Clinical value of urinary misfolded protein and serum markers in preeclampsia: a descriptive longitudinal study

Preeclampsia (PE) is a severe pregnancy complication characterized by the development of high blood pressure and proteinuria after 20 weeks of gestation. Characterized by persistent high systolic/diastolic blood pressure (≥140/90 mm Hg) and proteinuria (≥300 mg/24 h) after 20 weeks of gestation in women with previously normal blood pressure [1]. Currently, there are many etiological theories regarding PE, including theories of nutritional deficiency, endothelial injury, and excessive inflammatory immune response. However, the underlying molecular mechanisms are still unclear. It is generally believed that the main pathogenic factor is insufficient maternal vascular remodeling, which leads to placental dysfunction [2]. It often leads to maternal organ dysfunction and fetal complications. Globally, PE affects 2% to 5% of pregnant women, making it a leading cause of maternal mortality [3]. Recognized risk factors for PE include advanced maternal age, obesity, primiparity, multiple pregnancies, and a family or personal medical history of liver and kidney diseases, among others [4]. The pathogenesis of PE and its early prediction remain prominent topics in obstetrics [5], [6]. The clinical diagnosis of PE primarily relies on monitoring blood pressure and testing for proteinuria. However, these methods have limited predictive value for early detection of PE in pregnancy. For example, some women with early-onset PE may not show signs of high blood pressure or proteinuria until later stages, complicating effective early prediction and diagnosis [7]. Thus, early and accurate prediction and diagnosis of PE are crucial for improving maternal and infant health Fig. 1.

Due to the multifactorial nature of PE, employing a combination of multiple indicators is crucial to enhance predictive accuracy. Identifying early diagnostic biomarkers significant for PE can lay the groundwork for early prediction in clinical practice, enabling timely interventions through preventive medications and other strategies. Studies have shown that placental growth factor (PLGF), a critical placental secretion for angiogenesis, reflects placental function through its potent pro-angiogenic effects on placental blood vessels [4]. In normal pregnancies, serum PLGF levels exhibit a peak-shaped pattern, increasing with gestational age in early to mid-pregnancy, reaching a peak around 30 weeks, and then gradually decreasing [8]. The reduction in serum PLGF levels is significantly more pronounced in women with severe PE than those with mild PE and normal pregnancies. Consequently, assessing the ratio of soluble fms-like tyrosine kinase-1 (sFlt-1) to PLGF in serum offers valuable insights into the likelihood of PE [9]. However, detecting serum PLGF and sFlt-1 requires invasive tests, demanding high proficiency in instrument operation and skilled personnel.

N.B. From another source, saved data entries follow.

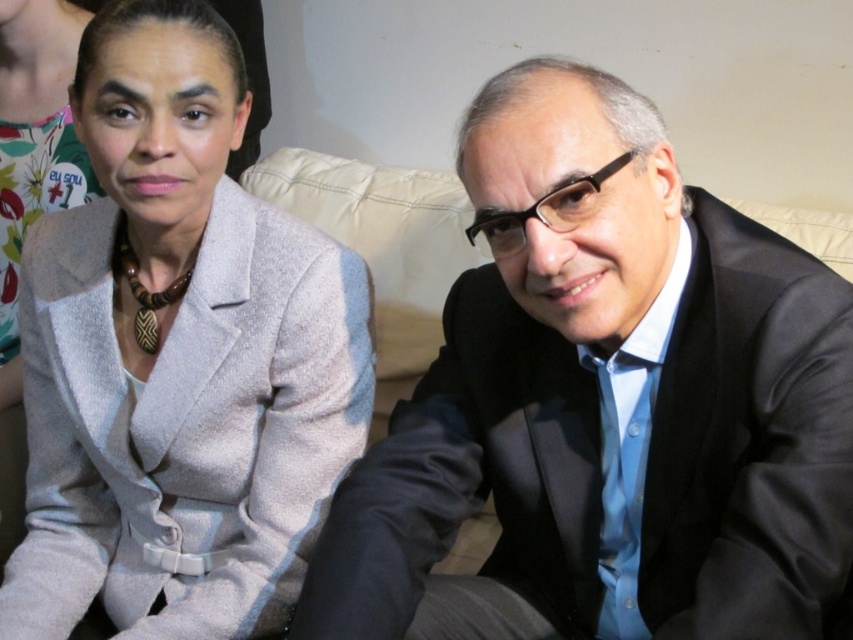
Does black glossy suit at right appear under matte gray blazer at center?

Indeed, black glossy suit at right is positioned under matte gray blazer at center.

Which of these two, black glossy suit at right or matte gray blazer at center, stands shorter?

Standing shorter between the two is black glossy suit at right.

You are a GUI agent. You are given a task and a screenshot of the screen. Output one action in this format:
    pyautogui.click(x=<x>, y=<y>)
    Task: Click on the black glossy suit at right
    
    Given the screenshot: What is the action you would take?
    pyautogui.click(x=605, y=404)

Is black glossy suit at right wider than matte gray blazer at upper left?

Correct, the width of black glossy suit at right exceeds that of matte gray blazer at upper left.

Is black glossy suit at right to the right of matte gray blazer at upper left from the viewer's perspective?

Indeed, black glossy suit at right is positioned on the right side of matte gray blazer at upper left.

Does point (700, 557) come in front of point (3, 13)?

Yes, point (700, 557) is in front of point (3, 13).

Locate an element on the screen. The width and height of the screenshot is (853, 640). black glossy suit at right is located at coordinates (605, 404).

Does matte gray blazer at center have a smaller size compared to matte gray blazer at upper left?

Incorrect, matte gray blazer at center is not smaller in size than matte gray blazer at upper left.

Is matte gray blazer at center thinner than matte gray blazer at upper left?

In fact, matte gray blazer at center might be wider than matte gray blazer at upper left.

Does point (204, 268) lie behind point (12, 106)?

That is False.

You are a GUI agent. You are given a task and a screenshot of the screen. Output one action in this format:
    pyautogui.click(x=<x>, y=<y>)
    Task: Click on the matte gray blazer at center
    
    Given the screenshot: What is the action you would take?
    pyautogui.click(x=178, y=356)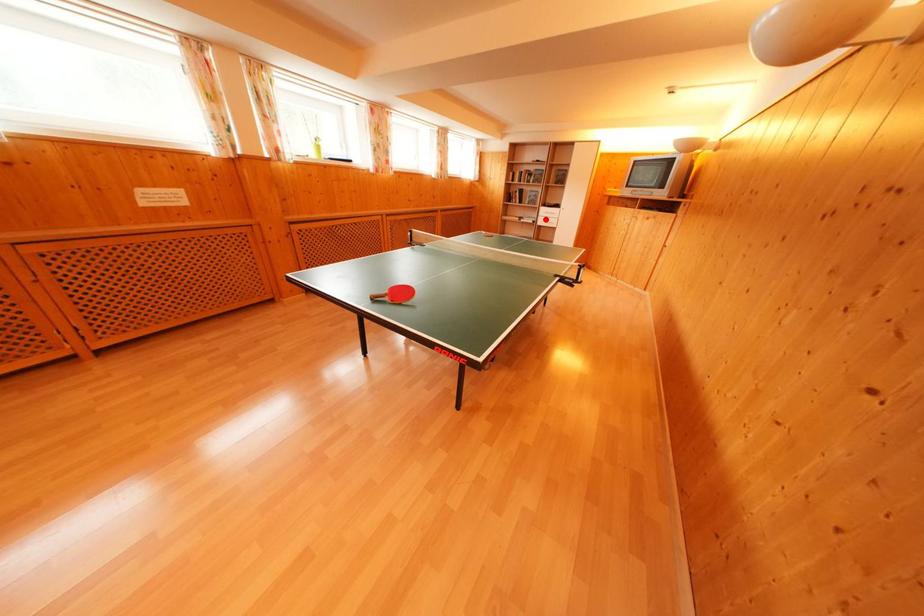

Misfolded proteins detected in the urine, blood, and placental tissues of pregnant women with PE present another avenue for diagnosis [10], [11]. Several proteins, such as amyloid beta-peptide, alpha-1 antitrypsin, albumin, IgG k-free light chains, and ceruloplasmin, are altered in PE, accumulating amyloid-like aggregates in the placenta and body fluids. These findings present an opportunity to create new diagnostic methods, as amyloids possess distinct characteristics [12]. The levels of these proteins are notably higher in the urine of PE patients than in normal pregnancies [13], [14]. These misfolded proteins have the distinctive property of binding to Congo Red dye (mainly due to misfolded proteins rich in abnormal beta-folded structures), detectable through a simple, rapid, and non-invasive colorimetric technique known as the Congo Red Dot Paper (CRD) Test. This method, requiring minimal technical expertise, has been adopted in several countries, though the effectiveness of its quality control varies [15], [16], [17]. Therefore, evaluating the utility of CRD indicators in specific national contexts is essential. Moreover, integrating PLGF and CRD measurements with conventional markers like urinary protein, hypertension, and BMI may significantly improve the precision and sensitivity of PE prediction Fig. 2.

Building on the aforementioned research, we utilize a prospective cohort design to monitor levels of misfolded proteins in urine and placental growth factor (PLGF) in serum across various gestational stages. The findings will be correlated with clinical diagnoses derived from comprehensive examinations. The primary objective is to assess the predictive efficacy of combining urine CRD test with serum PLGF measurements for detecting PE in pregnant women.